• [Activity]
Reproduce the material below, substituting "upper-left" for each occurrence of "top-left" and leaving everything else unchanged.

[Pixel coordinate tracking data]
· · · · · · ·
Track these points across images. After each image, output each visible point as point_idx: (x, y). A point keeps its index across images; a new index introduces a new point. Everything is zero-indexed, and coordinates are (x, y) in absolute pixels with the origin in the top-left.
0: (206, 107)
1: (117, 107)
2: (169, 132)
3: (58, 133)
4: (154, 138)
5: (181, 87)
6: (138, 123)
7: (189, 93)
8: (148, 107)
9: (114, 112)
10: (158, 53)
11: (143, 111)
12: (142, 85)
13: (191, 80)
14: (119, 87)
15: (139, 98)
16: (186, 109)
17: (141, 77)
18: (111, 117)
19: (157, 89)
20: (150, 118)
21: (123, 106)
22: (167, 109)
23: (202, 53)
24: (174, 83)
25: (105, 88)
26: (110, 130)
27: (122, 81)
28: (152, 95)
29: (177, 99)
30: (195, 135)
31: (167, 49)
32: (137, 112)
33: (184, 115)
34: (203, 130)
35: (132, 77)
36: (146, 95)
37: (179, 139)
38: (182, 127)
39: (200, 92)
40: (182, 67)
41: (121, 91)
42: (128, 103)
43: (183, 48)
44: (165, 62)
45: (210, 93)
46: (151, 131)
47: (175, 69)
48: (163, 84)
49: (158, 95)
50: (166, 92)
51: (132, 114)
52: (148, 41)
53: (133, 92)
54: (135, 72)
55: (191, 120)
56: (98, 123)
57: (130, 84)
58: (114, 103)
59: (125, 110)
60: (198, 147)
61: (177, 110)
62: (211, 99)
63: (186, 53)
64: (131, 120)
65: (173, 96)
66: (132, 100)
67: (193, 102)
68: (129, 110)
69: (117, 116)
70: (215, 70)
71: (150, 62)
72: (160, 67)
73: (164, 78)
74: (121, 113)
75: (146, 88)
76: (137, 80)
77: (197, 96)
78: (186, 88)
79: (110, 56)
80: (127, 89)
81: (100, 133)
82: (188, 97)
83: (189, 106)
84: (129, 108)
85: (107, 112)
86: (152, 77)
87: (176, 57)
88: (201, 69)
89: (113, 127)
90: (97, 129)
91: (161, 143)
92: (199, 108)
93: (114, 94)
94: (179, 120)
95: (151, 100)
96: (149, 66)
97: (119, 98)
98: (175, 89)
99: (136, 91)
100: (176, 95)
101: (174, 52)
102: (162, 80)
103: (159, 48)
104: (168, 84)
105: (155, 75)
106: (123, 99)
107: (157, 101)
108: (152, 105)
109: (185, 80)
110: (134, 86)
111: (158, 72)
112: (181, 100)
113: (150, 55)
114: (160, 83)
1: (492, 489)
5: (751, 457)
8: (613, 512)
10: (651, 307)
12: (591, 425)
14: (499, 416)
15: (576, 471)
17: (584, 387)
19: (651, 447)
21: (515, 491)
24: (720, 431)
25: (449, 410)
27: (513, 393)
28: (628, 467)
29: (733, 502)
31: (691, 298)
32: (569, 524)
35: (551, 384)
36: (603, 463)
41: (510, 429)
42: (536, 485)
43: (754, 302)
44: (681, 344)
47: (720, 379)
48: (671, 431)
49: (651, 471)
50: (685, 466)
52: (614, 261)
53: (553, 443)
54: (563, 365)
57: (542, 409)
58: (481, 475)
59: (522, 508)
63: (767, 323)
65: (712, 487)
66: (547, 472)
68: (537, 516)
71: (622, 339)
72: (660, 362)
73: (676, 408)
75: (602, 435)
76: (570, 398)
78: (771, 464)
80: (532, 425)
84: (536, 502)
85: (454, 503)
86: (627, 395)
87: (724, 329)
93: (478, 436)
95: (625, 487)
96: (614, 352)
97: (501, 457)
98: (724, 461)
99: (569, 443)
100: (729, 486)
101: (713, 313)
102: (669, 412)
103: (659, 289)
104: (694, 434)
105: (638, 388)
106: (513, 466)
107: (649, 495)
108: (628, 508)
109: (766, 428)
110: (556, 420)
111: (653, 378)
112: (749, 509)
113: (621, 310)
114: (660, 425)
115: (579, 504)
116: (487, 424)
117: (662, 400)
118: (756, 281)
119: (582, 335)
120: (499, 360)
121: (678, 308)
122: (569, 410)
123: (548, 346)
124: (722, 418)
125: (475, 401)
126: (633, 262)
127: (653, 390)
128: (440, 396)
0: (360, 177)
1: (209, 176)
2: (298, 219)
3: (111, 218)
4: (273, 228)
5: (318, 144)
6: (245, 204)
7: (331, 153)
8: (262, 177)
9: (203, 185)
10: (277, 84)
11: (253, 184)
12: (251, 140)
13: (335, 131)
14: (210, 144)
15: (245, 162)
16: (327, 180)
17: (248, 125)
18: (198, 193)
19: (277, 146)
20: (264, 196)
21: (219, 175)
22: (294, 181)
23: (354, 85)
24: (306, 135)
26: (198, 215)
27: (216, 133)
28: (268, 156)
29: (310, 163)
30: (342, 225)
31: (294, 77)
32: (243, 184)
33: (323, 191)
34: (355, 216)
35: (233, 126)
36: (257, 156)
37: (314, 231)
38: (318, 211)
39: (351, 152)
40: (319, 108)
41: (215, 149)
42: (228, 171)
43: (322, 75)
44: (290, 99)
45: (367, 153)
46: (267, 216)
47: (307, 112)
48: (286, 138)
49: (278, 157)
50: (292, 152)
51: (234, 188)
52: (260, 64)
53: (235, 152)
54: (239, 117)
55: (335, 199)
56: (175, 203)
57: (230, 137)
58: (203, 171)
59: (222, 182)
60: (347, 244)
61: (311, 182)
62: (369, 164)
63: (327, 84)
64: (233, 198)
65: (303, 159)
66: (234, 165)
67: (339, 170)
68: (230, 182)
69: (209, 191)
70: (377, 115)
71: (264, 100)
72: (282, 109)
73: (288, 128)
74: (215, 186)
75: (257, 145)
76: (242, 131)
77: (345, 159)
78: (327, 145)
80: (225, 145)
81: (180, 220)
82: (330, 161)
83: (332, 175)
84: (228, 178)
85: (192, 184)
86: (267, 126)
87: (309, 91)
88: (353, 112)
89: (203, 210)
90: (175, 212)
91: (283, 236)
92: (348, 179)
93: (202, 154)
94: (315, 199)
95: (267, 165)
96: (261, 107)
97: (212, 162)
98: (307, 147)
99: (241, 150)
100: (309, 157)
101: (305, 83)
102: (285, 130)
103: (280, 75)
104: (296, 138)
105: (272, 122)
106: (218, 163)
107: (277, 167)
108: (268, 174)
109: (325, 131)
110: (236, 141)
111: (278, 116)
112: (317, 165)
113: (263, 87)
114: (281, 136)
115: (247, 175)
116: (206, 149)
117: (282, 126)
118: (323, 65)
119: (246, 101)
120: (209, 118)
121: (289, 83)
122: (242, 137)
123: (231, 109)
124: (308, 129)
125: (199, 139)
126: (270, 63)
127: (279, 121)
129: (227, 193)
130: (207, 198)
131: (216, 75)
· · · · · · ·
• [Your solution]
Track these points across images. After each image, output each visible point as point_idx: (x, y). A point keeps its index across images; a new index introduces a new point. Everything is zero-indexed, and coordinates are (x, y) in absolute pixels with the origin in the upper-left.
0: (206, 107)
1: (117, 107)
2: (169, 132)
3: (58, 133)
4: (154, 138)
5: (181, 87)
6: (138, 123)
7: (189, 93)
8: (148, 107)
9: (114, 112)
10: (158, 53)
11: (143, 111)
12: (142, 85)
13: (191, 80)
14: (119, 87)
15: (139, 98)
16: (186, 109)
17: (141, 77)
18: (111, 117)
19: (157, 89)
20: (150, 118)
21: (123, 106)
22: (167, 109)
23: (202, 53)
24: (174, 83)
25: (105, 88)
26: (110, 130)
27: (122, 81)
28: (152, 95)
29: (177, 99)
30: (195, 135)
31: (167, 49)
32: (137, 112)
33: (184, 115)
34: (203, 130)
35: (132, 77)
36: (146, 95)
37: (179, 139)
38: (182, 127)
39: (200, 92)
40: (182, 67)
41: (121, 91)
42: (128, 103)
43: (183, 48)
44: (165, 62)
45: (210, 93)
46: (151, 131)
47: (175, 69)
48: (163, 84)
49: (158, 95)
50: (166, 92)
51: (132, 114)
52: (148, 41)
53: (133, 92)
54: (135, 72)
55: (191, 120)
56: (98, 123)
57: (130, 84)
58: (114, 103)
59: (125, 110)
60: (198, 147)
61: (177, 110)
62: (211, 99)
63: (186, 53)
64: (131, 120)
65: (173, 96)
66: (132, 100)
67: (193, 102)
68: (129, 110)
69: (117, 116)
70: (215, 70)
71: (150, 62)
72: (160, 67)
73: (164, 78)
74: (121, 113)
75: (146, 88)
76: (137, 80)
77: (197, 96)
78: (186, 88)
79: (110, 56)
80: (127, 89)
81: (100, 133)
82: (188, 97)
83: (189, 106)
84: (129, 108)
85: (107, 112)
86: (152, 77)
87: (176, 57)
88: (201, 69)
89: (113, 127)
90: (97, 129)
91: (161, 143)
92: (199, 108)
93: (114, 94)
94: (179, 120)
95: (151, 100)
96: (149, 66)
97: (119, 98)
98: (175, 89)
99: (136, 91)
100: (176, 95)
101: (174, 52)
102: (162, 80)
103: (159, 48)
104: (168, 84)
105: (155, 75)
106: (123, 99)
107: (157, 101)
108: (152, 105)
109: (185, 80)
110: (134, 86)
111: (158, 72)
112: (181, 100)
113: (150, 55)
114: (160, 83)
1: (492, 489)
5: (751, 457)
8: (613, 512)
10: (651, 307)
12: (591, 425)
14: (499, 416)
15: (576, 471)
17: (584, 387)
19: (651, 447)
21: (515, 491)
24: (720, 431)
25: (449, 410)
27: (513, 393)
28: (628, 467)
29: (733, 502)
31: (691, 298)
32: (569, 524)
35: (551, 384)
36: (603, 463)
41: (510, 429)
42: (536, 485)
43: (754, 302)
44: (681, 344)
47: (720, 379)
48: (671, 431)
49: (651, 471)
50: (685, 466)
52: (614, 261)
53: (553, 443)
54: (563, 365)
57: (542, 409)
58: (481, 475)
59: (522, 508)
63: (767, 323)
65: (712, 487)
66: (547, 472)
68: (537, 516)
71: (622, 339)
72: (660, 362)
73: (676, 408)
75: (602, 435)
76: (570, 398)
78: (771, 464)
80: (532, 425)
84: (536, 502)
85: (454, 503)
86: (627, 395)
87: (724, 329)
93: (478, 436)
95: (625, 487)
96: (614, 352)
97: (501, 457)
98: (724, 461)
99: (569, 443)
100: (729, 486)
101: (713, 313)
102: (669, 412)
103: (659, 289)
104: (694, 434)
105: (638, 388)
106: (513, 466)
107: (649, 495)
108: (628, 508)
109: (766, 428)
110: (556, 420)
111: (653, 378)
112: (749, 509)
113: (621, 310)
114: (660, 425)
115: (579, 504)
116: (487, 424)
117: (662, 400)
118: (756, 281)
119: (582, 335)
120: (499, 360)
121: (678, 308)
122: (569, 410)
123: (548, 346)
124: (722, 418)
125: (475, 401)
126: (633, 262)
127: (653, 390)
128: (440, 396)
0: (360, 177)
1: (209, 176)
2: (298, 219)
3: (111, 218)
4: (273, 228)
5: (318, 144)
6: (245, 204)
7: (331, 153)
8: (262, 177)
9: (203, 185)
10: (277, 84)
11: (253, 184)
12: (251, 140)
13: (335, 131)
14: (210, 144)
15: (245, 162)
16: (327, 180)
17: (248, 125)
18: (198, 193)
19: (277, 146)
20: (264, 196)
21: (219, 175)
22: (294, 181)
23: (354, 85)
24: (306, 135)
26: (198, 215)
27: (216, 133)
28: (268, 156)
29: (310, 163)
30: (342, 225)
31: (294, 77)
32: (243, 184)
33: (323, 191)
34: (355, 216)
35: (233, 126)
36: (257, 156)
37: (314, 231)
38: (318, 211)
39: (351, 152)
40: (319, 108)
41: (215, 149)
42: (228, 171)
43: (322, 75)
44: (290, 99)
45: (367, 153)
46: (267, 216)
47: (307, 112)
48: (286, 138)
49: (278, 157)
50: (292, 152)
51: (234, 188)
52: (260, 64)
53: (235, 152)
54: (239, 117)
55: (335, 199)
56: (175, 203)
57: (230, 137)
58: (203, 171)
59: (222, 182)
60: (347, 244)
61: (311, 182)
62: (369, 164)
63: (327, 84)
64: (233, 198)
65: (303, 159)
66: (234, 165)
67: (339, 170)
68: (230, 182)
69: (209, 191)
70: (377, 115)
71: (264, 100)
72: (282, 109)
73: (288, 128)
74: (215, 186)
75: (257, 145)
76: (242, 131)
77: (345, 159)
78: (327, 145)
80: (225, 145)
81: (180, 220)
82: (330, 161)
83: (332, 175)
84: (228, 178)
85: (192, 184)
86: (267, 126)
87: (309, 91)
88: (353, 112)
89: (203, 210)
90: (175, 212)
91: (283, 236)
92: (348, 179)
93: (202, 154)
94: (315, 199)
95: (267, 165)
96: (261, 107)
97: (212, 162)
98: (307, 147)
99: (241, 150)
100: (309, 157)
101: (305, 83)
102: (285, 130)
103: (280, 75)
104: (296, 138)
105: (272, 122)
106: (218, 163)
107: (277, 167)
108: (268, 174)
109: (325, 131)
110: (236, 141)
111: (278, 116)
112: (317, 165)
113: (263, 87)
114: (281, 136)
115: (247, 175)
116: (206, 149)
117: (282, 126)
118: (323, 65)
119: (246, 101)
120: (209, 118)
121: (289, 83)
122: (242, 137)
123: (231, 109)
124: (308, 129)
125: (199, 139)
126: (270, 63)
127: (279, 121)
129: (227, 193)
130: (207, 198)
131: (216, 75)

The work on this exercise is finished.